MySQL APT Repository

THe MySQL APT Repository provides an easy and convenient way to get the latest MySQL software. My test server was need of a refresh so I put on a fresh install of Ubuntu 14.04 and downloaded mysql-apt-config_0.2.1-1ubuntu14.04_all.deb.

sudo dpkg -i mysql-apt-config_0.2.1-1ubuntu14.04_all.deb
[sudo] password for dstokes:
Selecting previously unselected package mysql-apt-config.
(snip)

You will get a choice to install MySQL 5.6 or the latest 5.7 DMR.

sudo apt-get update Pulls the latest information from the repository for the various packages.

sudo apt-get install mysql-server Installs the server and will start it running. And then a quick sudo apt-get install mysql-workbench to get me where i needed to be.

There is a detailed information at A Quick Guide to Using the MySQL APT Repository

Triggers — MySQL 5.6 and 5.7

MySQL Triggers are changing in 5.7 in a big way. Triggers have been around since 5.0 and have not changed much up to 5.6 but will gain the ability to have multiple triggers on the same event. Previously you had ONE trigger maximum on a BEFORE UPDATE, for example, and now you can have multiple triggers and set their order.

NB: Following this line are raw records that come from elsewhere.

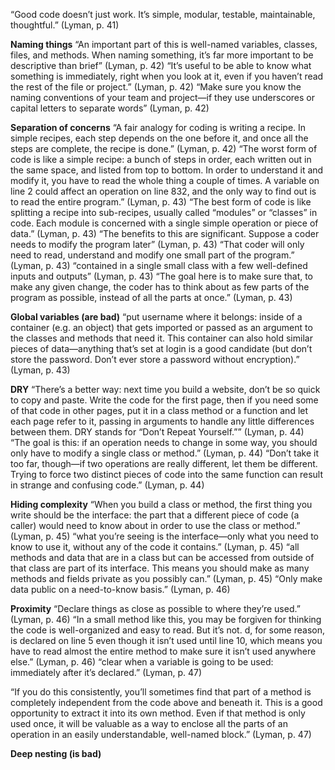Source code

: “Good code doesn’t just work. It’s simple, modular, testable, maintainable, thoughtful.” (Lyman, p. 41)

**Naming things**
“An important part of this is well-named variables, classes, files, and methods. When naming something, it’s far more important to be descriptive than brief” (Lyman, p. 42)
“It’s useful to be able to know what something is immediately, right when you look at it, even if you haven’t read the rest of the file or project.” (Lyman, p. 42)
“Make sure you know the naming conventions of your team and project—if they use underscores or capital letters to separate words” (Lyman, p. 42)

**Separation of concerns**
“A fair analogy for coding is writing a recipe. In simple recipes, each step depends on the one before it, and once all the steps are complete, the recipe is done.” (Lyman, p. 42)
“The worst form of code is like a simple recipe: a bunch of steps in order, each written out in the same space, and listed from top to bottom. In order to understand it and modify it, you have to read the whole thing a couple of times. A variable on line 2 could affect an operation on line 832, and the only way to find out is to read the entire program.” (Lyman, p. 43)
“The best form of code is like splitting a recipe into sub-recipes, usually called “modules” or “classes” in code. Each module is concerned with a single simple operation or piece of data.” (Lyman, p. 43)
“The benefits to this are significant. Suppose a coder needs to modify the program later” (Lyman, p. 43)
“That coder will only need to read, understand and modify one small part of the program.” (Lyman, p. 43)
“contained in a single small class with a few well-defined inputs and outputs” (Lyman, p. 43)
“The goal here is to make sure that, to make any given change, the coder has to think about as few parts of the program as possible, instead of all the parts at once.” (Lyman, p. 43)

**Global variables (are bad)**
“put username where it belongs: inside of a container (e.g. an object) that gets imported or passed as an argument to the classes and methods that need it. This container can also hold similar pieces of data—anything that’s set at login is a good candidate (but don’t store the password. Don’t ever store a password without encryption).” (Lyman, p. 43)

**DRY**
“There’s a better way: next time you build a website, don’t be so quick to copy and paste. Write the code for the first page, then if you need some of that code in other pages, put it in a class method or a function and let each page refer to it, passing in arguments to handle any little differences between them. DRY stands for “Don’t Repeat Yourself.”” (Lyman, p. 44)
“The goal is this: if an operation needs to change in some way, you should only have to modify a single class or method.” (Lyman, p. 44)
“Don’t take it too far, though—if two operations are really different, let them be different. Trying to force two distinct pieces of code into the same function can result in strange and confusing code.” (Lyman, p. 44)

**Hiding complexity**
“When you build a class or method, the first thing you write should be the interface: the part that a different piece of code (a caller) would need to know about in order to use the class or method.” (Lyman, p. 45)
“what you’re seeing is the interface—only what you need to know to use it, without any of the code it contains.” (Lyman, p. 45)
“all methods and data that are in a class but can be accessed from outside of that class are part of its interface. This means you should make as many methods and fields private as you possibly can.” (Lyman, p. 45)
“Only make data public on a need-to-know basis.” (Lyman, p. 46)

**Proximity**
“Declare things as close as possible to where they’re used.” (Lyman, p. 46)
“In a small method like this, you may be forgiven for thinking the code is well-organized and easy to read. But it’s not. d, for some reason, is declared on line 5 even though it isn’t used until line 10, which means you have to read almost the entire method to make sure it isn’t used anywhere else.” (Lyman, p. 46)
“clear when a variable is going to be used: immediately after it’s declared.” (Lyman, p. 47)

“If you do this consistently, you’ll sometimes find that part of a method is completely independent from the code above and beneath it. This is a good opportunity to extract it into its own method. Even if that method is only used once, it will be valuable as a way to enclose all the parts of an operation in an easily understandable, well-named block.” (Lyman, p. 47)

**Deep nesting (is bad)**
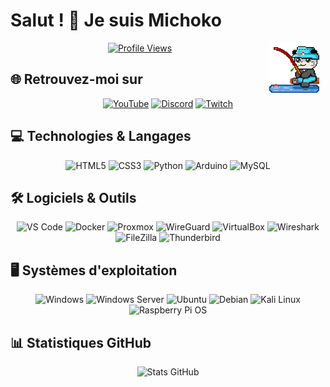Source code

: # Salut ! 👋 Je suis Michoko

<img align="right" src="https://github.com/michoko999/michoko999/blob/main/rooFISH.gif" width="80" alt="Animation" style="margin-right: 10px;"/>

<div align="center">

[![Profile Views](https://komarev.com/ghpvc/?username=michoko999&label=Vues%20du%20profil&color=blueviolet&style=for-the-badge)](https://github.com/michoko999)

</div>



## 🌐 Retrouvez-moi sur

<div align="center">

[![YouTube](https://img.shields.io/badge/YouTube-FF0000?style=for-the-badge&logo=youtube&logoColor=white)](https://www.youtube.com/c/michoko)
[![Discord](https://img.shields.io/badge/Discord-5865F2?style=for-the-badge&logo=discord&logoColor=white)](https://dsc.bio/michoko)
[![Twitch](https://img.shields.io/badge/Twitch-9146FF?style=for-the-badge&logo=twitch&logoColor=white)](https://twitch.tv/michoko)

</div>

## 💻 Technologies & Langages

<div align="center">

![HTML5](https://img.shields.io/badge/HTML5-E34F26?style=for-the-badge&logo=html5&logoColor=white)
![CSS3](https://img.shields.io/badge/CSS3-1572B6?style=for-the-badge&logo=css3&logoColor=white)
![Python](https://img.shields.io/badge/Python-3776AB?style=for-the-badge&logo=python&logoColor=white)
![Arduino](https://img.shields.io/badge/Arduino-00979D?style=for-the-badge&logo=arduino&logoColor=white)
![MySQL](https://img.shields.io/badge/MySQL-4479A1?style=for-the-badge&logo=mysql&logoColor=white)

</div>

## 🛠️ Logiciels & Outils

<div align="center">

![VS Code](https://img.shields.io/badge/VS%20Code-007ACC?style=for-the-badge&logo=visual-studio-code&logoColor=white)
![Docker](https://img.shields.io/badge/Docker-2496ED?style=for-the-badge&logo=docker&logoColor=white)
![Proxmox](https://img.shields.io/badge/Proxmox-E57000?style=for-the-badge&logo=proxmox&logoColor=white)
![WireGuard](https://img.shields.io/badge/WireGuard-88171A?style=for-the-badge&logo=wireguard&logoColor=white)
![VirtualBox](https://img.shields.io/badge/VirtualBox-183A61?style=for-the-badge&logo=virtualbox&logoColor=white)
![Wireshark](https://img.shields.io/badge/Wireshark-1679A7?style=for-the-badge&logo=wireshark&logoColor=white)
![FileZilla](https://img.shields.io/badge/FileZilla-BF0000?style=for-the-badge&logo=filezilla&logoColor=white)
![Thunderbird](https://img.shields.io/badge/Thunderbird-0A84FF?style=for-the-badge&logo=thunderbird&logoColor=white)

</div>

## 🖥️ Systèmes d'exploitation

<div align="center">

![Windows](https://img.shields.io/badge/Windows-0078D6?style=for-the-badge&logo=windows&logoColor=white)
![Windows Server](https://img.shields.io/badge/Windows%20Server-0078D6?style=for-the-badge&logo=windows&logoColor=white)
![Ubuntu](https://img.shields.io/badge/Ubuntu-E95420?style=for-the-badge&logo=ubuntu&logoColor=white)
![Debian](https://img.shields.io/badge/Debian-A81D33?style=for-the-badge&logo=debian&logoColor=white)
![Kali Linux](https://img.shields.io/badge/Kali%20Linux-557C94?style=for-the-badge&logo=kalilinux&logoColor=white)
![Raspberry Pi OS](https://img.shields.io/badge/Raspberry%20Pi%20OS-A22846?style=for-the-badge&logo=raspberry-pi&logoColor=white)

</div>

## 📊 Statistiques GitHub

<div align="center">

![Stats GitHub](https://github-readme-stats.vercel.app/api?username=michoko999&show_icons=true&theme=tokyonight&hide_border=true)

</div>

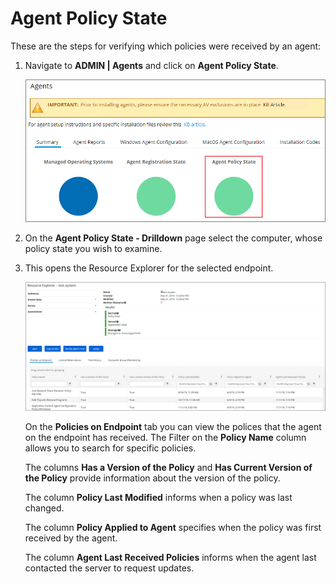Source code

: [title]: # (Agent Policy State)
[tags]: # (agent)
[priority]: # (7)
# Agent Policy State

These are the steps for verifying which policies were received by an agent:

1. Navigate to __ADMIN | Agents__ and click on __Agent Policy State__.

   ![Agents overview](images/policy-state/agent-policy-state-1.png)
1. On the __Agent Policy State - Drilldown__ page select the computer, whose policy state you wish to examine.
1. This opens the Resource Explorer for the selected endpoint.

   ![Resource Explorer for selected computer](images/policy-state/agent-policy-state-2.png)

   On the __Policies on Endpoint__ tab you can view the polices that the agent on the endpoint has received. The Filter on the __Policy Name__ column allows you to search for specific policies.

   The columns __Has a Version of the Policy__ and __Has Current Version of the Policy__ provide information about the version of the policy.

   The column __Policy Last Modified__ informs when a policy was last changed.

   The column __Policy Applied to Agent__ specifies when the policy was first received by the agent.

   The column __Agent Last Received Policies__ informs when the agent last contacted the server to request updates.
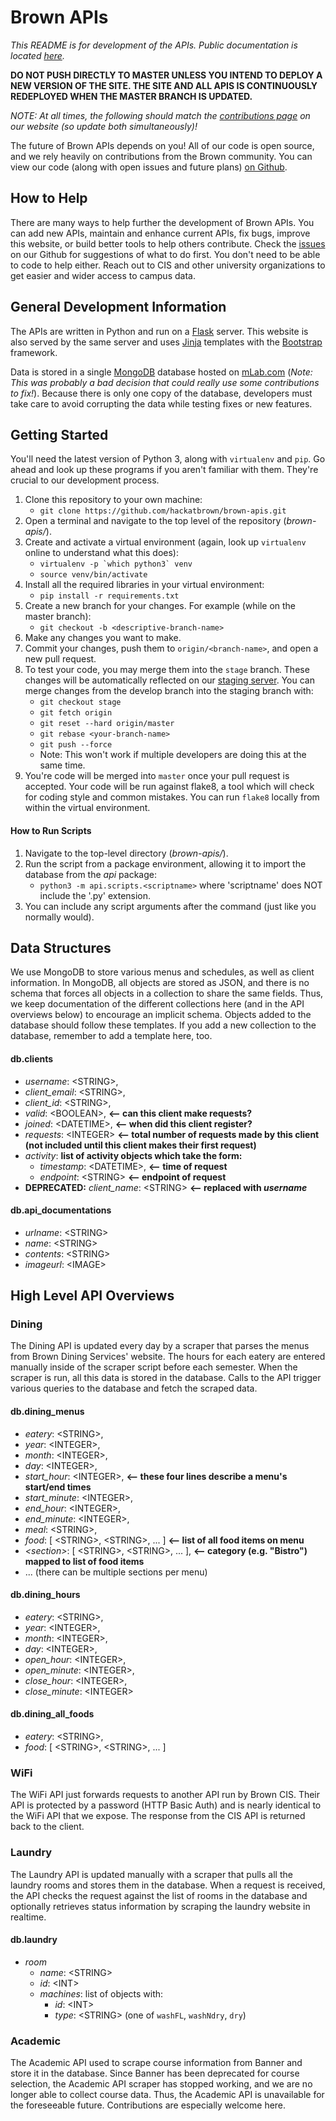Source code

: Brown APIs
=====================

_This README is for development of the APIs. Public documentation is located [here](http://api.students.brown.edu)._

**DO NOT PUSH DIRECTLY TO MASTER UNLESS YOU INTEND TO DEPLOY A NEW VERSION OF THE SITE. THE SITE AND ALL APIS IS CONTINUOUSLY REDEPLOYED WHEN THE MASTER BRANCH IS UPDATED.**

_NOTE: At all times, the following should match the [contributions page](http://api.students.brown.edu/contribute) on our website (so update both simultaneously)!_

The future of Brown APIs depends on you! All of our code is open source, and we rely heavily on contributions from the Brown community. You can view our code (along with open issues and future plans) [on Github](https://github.com/hackatbrown/apis).

## How to Help

There are many ways to help further the development of Brown APIs. You can add new APIs, maintain and enhance current APIs, fix bugs, improve this website, or build better tools to help others contribute. Check the [issues](https://github.com/hackatbrown/apis/issues) on our Github for suggestions of what to do first. You don't need to be able to code to help either. Reach out to CIS and other university organizations to get easier and wider access to campus data.

## General Development Information

The APIs are written in Python and run on a [Flask](http://flask.pocoo.org) server. This website is also served by the same server and uses [Jinja](http://jinja.pocoo.org) templates with the [Bootstrap](http://getbootstrap.com) framework.

Data is stored in a single [MongoDB](https://docs.mongodb.com/getting-started/python/introduction/) database hosted on [mLab.com](https://mlab.com/) (_Note: This was probably a bad decision that could really use some contributions to fix!_). Because there is only one copy of the database, developers must take care to avoid corrupting the data while testing fixes or new features.

## Getting Started

You'll need the latest version of Python 3, along with `virtualenv` and `pip`. Go ahead and look up these programs if you aren't familiar with them. They're crucial to our development process.

1. Clone this repository to your own machine:
	- `git clone https://github.com/hackatbrown/brown-apis.git`
2. Open a terminal and navigate to the top level of the repository (_brown-apis/_).
3. Create and activate a virtual environment (again, look up `virtualenv` online to understand what this does):
	- ``virtualenv -p `which python3` venv``
	- `source venv/bin/activate`
4. Install all the required libraries in your virtual environment:
	- `pip install -r requirements.txt`
5. Create a new branch for your changes. For example (while on the master branch):
	- `git checkout -b <descriptive-branch-name>`
6. Make any changes you want to make.
7. Commit your changes, push them to `origin/<branch-name>`, and open a new pull request.
8. To test your code, you may merge them into the `stage` branch. These changes will be automatically reflected on our [staging server](http://brown-apis-staging.herokuapp.com/). You can merge changes from the develop branch into the staging branch with:
	- `git checkout stage`
	- `git fetch origin`
	- `git reset --hard origin/master`
	- `git rebase <your-branch-name>`
	- `git push --force`
	- Note: This won't work if multiple developers are doing this at the same time.
9. You're code will be merged into `master` once your pull request is accepted.
   Your code will be run against flake8, a tool which will check for coding
   style and common mistakes. You can run `flake8` locally from within the virtual
   environment. 

#### How to Run Scripts

1. Navigate to the top-level directory (_brown-apis/_).
2. Run the script from a package environment, allowing it to import the database from the _api_ package:
	- `python3 -m api.scripts.<scriptname>` where 'scriptname' does NOT include the '.py' extension.
3. You can include any script arguments after the command (just like you normally would).

## Data Structures

We use MongoDB to store various menus and schedules, as well as client information. In MongoDB, all objects are stored as JSON, and there is no schema that forces all objects in a collection to share the same fields. Thus, we keep documentation of the different collections here (and in the API overviews below) to encourage an implicit schema. Objects added to the database should follow these templates. If you add a new collection to the database, remember to add a template here, too.

#### db.clients ####

- *username*: &lt;STRING&gt;,
- *client_email*: &lt;STRING&gt;,
- *client_id*: &lt;STRING&gt;,
- *valid*: &lt;BOOLEAN&gt;, **<-- can this client make requests?**
- *joined*: &lt;DATETIME&gt;, **<-- when did this client register?**
- *requests*: &lt;INTEGER&gt; **<-- total number of requests made by this client (not included until this client makes their first request)**
- *activity*: **list of activity objects which take the form:**
	* _timestamp_: &lt;DATETIME&gt;, **<-- time of request**
	* _endpoint_: &lt;STRING&gt; **<-- endpoint of request**
- **DEPRECATED:** *client_name*: &lt;STRING&gt; **<-- replaced with _username_**

#### db.api_documentations ####
- *urlname*: &lt;STRING&gt;
- *name*: &lt;STRING&gt;
- *contents*: &lt;STRING&gt;
- *imageurl*: &lt;IMAGE&gt;


## High Level API Overviews

### Dining

The Dining API is updated every day by a scraper that parses the menus from Brown Dining Services' website. The hours for each eatery are entered manually inside of the scraper script before each semester. When the scraper is run, all this data is stored in the database. Calls to the API trigger various queries to the database and fetch the scraped data.

#### db.dining\_menus

- *eatery*: &lt;STRING&gt;,
- *year*: &lt;INTEGER&gt;,
- *month*: &lt;INTEGER&gt;,
- *day*: &lt;INTEGER&gt;,
- *start_hour*: &lt;INTEGER&gt;, 	**<-- these four lines describe a menu's start/end times**
- *start_minute*: &lt;INTEGER&gt;, 
- *end_hour*: &lt;INTEGER&gt;, 
- *end_minute*: &lt;INTEGER&gt;,
- *meal*: &lt;STRING&gt;,
- *food*: [ &lt;STRING&gt;, &lt;STRING&gt;, ... ]  **<-- list of all food items on menu**
- *&lt;section&gt;*: [ &lt;STRING&gt;, &lt;STRING&gt;, ... ],  **<-- category (e.g. "Bistro") mapped to list of food items**
- ... (there can be multiple sections per menu)

#### db.dining\_hours

- *eatery*: &lt;STRING&gt;,
- *year*: &lt;INTEGER&gt;,
- *month*: &lt;INTEGER&gt;,
- *day*: &lt;INTEGER&gt;,
- *open_hour*: &lt;INTEGER&gt;,
- *open_minute*: &lt;INTEGER&gt;, 
- *close_hour*: &lt;INTEGER&gt;, 
- *close_minute*: &lt;INTEGER&gt;

#### db.dining\_all\_foods

- *eatery*: &lt;STRING&gt;,
- *food*: [ &lt;STRING&gt;, &lt;STRING&gt;, ... ]

### WiFi

The WiFi API just forwards requests to another API run by Brown CIS. Their API is protected by a password (HTTP Basic Auth) and is nearly identical to the WiFi API that we expose. The response from the CIS API is returned back to the client.

### Laundry

The Laundry API is updated manually with a scraper that pulls all the laundry rooms and stores them in the database. When a request is received, the API checks the request against the list of rooms in the database and optionally retrieves status information by scraping the laundry website in realtime.

#### db.laundry
- *room*
    - *name*: &lt;STRING&gt;
    - *id*: &lt;INT&gt;
    - *machines*: list of objects with:
        - *id*: &lt;INT&gt;
        - *type*: &lt;STRING&gt; (one of `washFL`, `washNdry`, `dry`)

### Academic

The Academic API used to scrape course information from Banner and store it in the database. Since Banner has been deprecated for course selection, the Academic API scraper has stopped working, and we are no longer able to collect course data. Thus, the Academic API is unavailable for the foreseeable future. Contributions are especially welcome here.
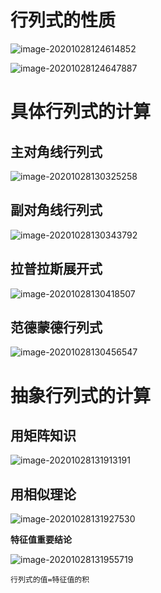 # 行列式的性质

![image-20201028124614852](https://gitee.com/HaitoChan/upload-pic-typora/raw/master/null/image-20201028124614852.png)

![image-20201028124647887](https://gitee.com/HaitoChan/upload-pic-typora/raw/master/null/image-20201028124647887.png)

# 具体行列式的计算

## 主对角线行列式

![image-20201028130325258](https://gitee.com/HaitoChan/upload-pic-typora/raw/master/null/image-20201028130325258.png)

## 副对角线行列式

![image-20201028130343792](https://gitee.com/HaitoChan/upload-pic-typora/raw/master/null/image-20201028130343792.png)

## 拉普拉斯展开式

![image-20201028130418507](https://gitee.com/HaitoChan/upload-pic-typora/raw/master/null/image-20201028130418507.png)

## 范德蒙德行列式

![image-20201028130456547](https://gitee.com/HaitoChan/upload-pic-typora/raw/master/null/image-20201028130456547.png)

# 抽象行列式的计算

## 用矩阵知识

![image-20201028131913191](https://gitee.com/HaitoChan/upload-pic-typora/raw/master/null/image-20201028131913191.png)

## 用相似理论

![image-20201028131927530](https://gitee.com/HaitoChan/upload-pic-typora/raw/master/null/image-20201028131927530.png)

**特征值重要结论**

![image-20201028131955719](https://gitee.com/HaitoChan/upload-pic-typora/raw/master/null/image-20201028131955719.png)

`行列式的值=特征值的积`


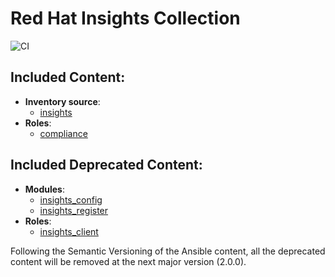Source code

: Red Hat Insights Collection
===========================
![CI](https://github.com/redhatinsights/ansible-collections-insights/workflows/CI/badge.svg)
## Included Content:

  - **Inventory source**:
    - [insights](https://github.com/redhatinsights/ansible-collections-insights/blob/master/docs/inventory.md)
  - **Roles**:
    - [compliance](https://github.com/redhatinsights/ansible-collections-insights/blob/master/roles/compliance/README.md)

## Included Deprecated Content:

  - **Modules**:
    - [insights_config](https://github.com/redhatinsights/ansible-collections-insights/blob/master/docs/insights_config.md)
    - [insights_register](https://github.com/redhatinsights/ansible-collections-insights/blob/master/docs/insights_register.md)
  - **Roles**:
    - [insights_client](https://github.com/redhatinsights/ansible-collections-insights/blob/master/roles/insights_client/README.md)

Following the Semantic Versioning of the Ansible content, all the deprecated
content will be removed at the next major version (2.0.0).
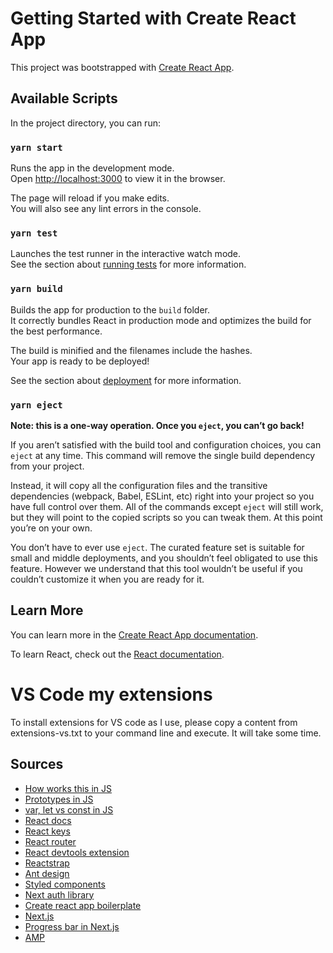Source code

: # Getting Started with Create React App

This project was bootstrapped with [Create React App](https://github.com/facebook/create-react-app).

## Available Scripts

In the project directory, you can run:

### `yarn start`

Runs the app in the development mode.\
Open [http://localhost:3000](http://localhost:3000) to view it in the browser.

The page will reload if you make edits.\
You will also see any lint errors in the console.

### `yarn test`

Launches the test runner in the interactive watch mode.\
See the section about [running tests](https://facebook.github.io/create-react-app/docs/running-tests) for more information.

### `yarn build`

Builds the app for production to the `build` folder.\
It correctly bundles React in production mode and optimizes the build for the best performance.

The build is minified and the filenames include the hashes.\
Your app is ready to be deployed!

See the section about [deployment](https://facebook.github.io/create-react-app/docs/deployment) for more information.

### `yarn eject`

**Note: this is a one-way operation. Once you `eject`, you can’t go back!**

If you aren’t satisfied with the build tool and configuration choices, you can `eject` at any time. This command will remove the single build dependency from your project.

Instead, it will copy all the configuration files and the transitive dependencies (webpack, Babel, ESLint, etc) right into your project so you have full control over them. All of the commands except `eject` will still work, but they will point to the copied scripts so you can tweak them. At this point you’re on your own.

You don’t have to ever use `eject`. The curated feature set is suitable for small and middle deployments, and you shouldn’t feel obligated to use this feature. However we understand that this tool wouldn’t be useful if you couldn’t customize it when you are ready for it.

## Learn More

You can learn more in the [Create React App documentation](https://facebook.github.io/create-react-app/docs/getting-started).

To learn React, check out the [React documentation](https://reactjs.org/).


# VS Code my extensions

To install extensions for VS code as I use, please copy a content from extensions-vs.txt to your command line and execute.
It will take some time.

## Sources

* [How works this in JS](https://medium.com/@daveivan/jak-funguje-this-v-javascriptu-41e02ed6dd57)
* [Prototypes in JS](https://javascript.info/native-prototypes)
* [var, let vs const in JS](https://www.freecodecamp.org/news/var-let-and-const-whats-the-difference/)
* [React docs](https://reactjs.org/docs/getting-started.html)
* [React keys](https://www.freecodecamp.org/news/react-fun-with-keys-68f4c8c36f3e/)
* [React router](https://reactrouter.com/web/guides/quick-start)
* [React devtools extension](https://chrome.google.com/webstore/detail/react-developer-tools/fmkadmapgofadopljbjfkapdkoienihi)
* [Reactstrap](https://reactstrap.github.io/components/breadcrumbs/)
* [Ant design](https://ant.design/docs/react/getting-started)
* [Styled components](https://styled-components.com/docs/basics#getting-started)
* [Next auth library](https://next-auth.js.org/getting-started/introduction)
* [Create react app boilerplate](https://create-react-app.dev/)
* [Next.js](https://nextjs.org/)
* [Progress bar in Next.js](https://www.ravsam.in/blog/progress-bar-in-next-js/)
* [AMP](https://www.vzhurudolu.cz/prirucka/amp)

So what is a trigger? Triggers run either BEFORE or AFTER an UPDATE, DELETE, or INSERT is performed. You also get access to the OLD.col_name and NEW.col_name variables for the previous value and the newer value of the column.

So how do you use a trigger? Let say you are updating the price of an inventory item in a product database with a simple UPDATE statement. But you also want to track when the price change and the old price.

The table for products.
CREATE TABLE products (id INT NOT NULL auto_increment,
price DECIMAL(5,2) NOT NULL,
PRIMARY KEY (id));

The table for price changes on the product table.
CREATE TABLE products_log (id INT NOT NULL,
price DECIMAL(5,2) NOT NULL,
change_date timestamp);

Now to define a trigger that will log price changes. We do this when a price is updated. Now the use od OLD.price to avoid confusion between the old price or the new price being saved in the log.
DELIMITER |
CREATE TRIGGER product_price_logger
BEFORE UPDATE ON products
FOR EACH row
BEGIN
INSERT INTO products_log (id, price)
VALUES (id, OLD.PRICE);
END
|
DELIMITER ;

Add in some data.
INSERT INTO products (price) VALUES (1.10),(2.24),(.99),(.01),(.34);

So UPDATE a record.
UPDATE products SET price='1.11' WHERE ID = 1;

So did it work? Yes, and no. Running SELECT * FROM products_log; Provides us with a time stamp of the change and the OLD.price. But I forgot to also record the id!! Challenge: Correct my mistake and compare it to an update I will make in a few days.

Now 5.7 introduces multiple triggers for the same event. Lets add yet another log this time recording who made the change;

The ‘who made the change table’.
CREATE table who_changed (
id INT NOT NULL,
who_did_it CHAR(30) NOT NULL,
when_did_it TIMESTAMP);

And the second trigger.
DELIMITER |
CREATE TRIGGER product_price_whom
BEFORE UPDATE ON products
FOR EACH ROW
FOLLOWS product_price_logger
BEGIN
INSERT INTO who_changed (id, who_did_it)
VALUES (OLD.id, user());
END
|
DELIMITER ;

So UPDATE products SET price='19.99' WHERE id=4; is run and we see that both triggers execute. Note that SHOW TRIGGERS from schema; does not provide any information on trigger order. But you can find all that as action_order in PERFORMANCE_SCHEMA.TRIGGERS

Being able to order triggers makes it easy to make logical steps when processing data. Can you get into trouble with this? I am certain someone will manage to make a mess with this. But I think most of us will enjoy being able to use this great new functionality.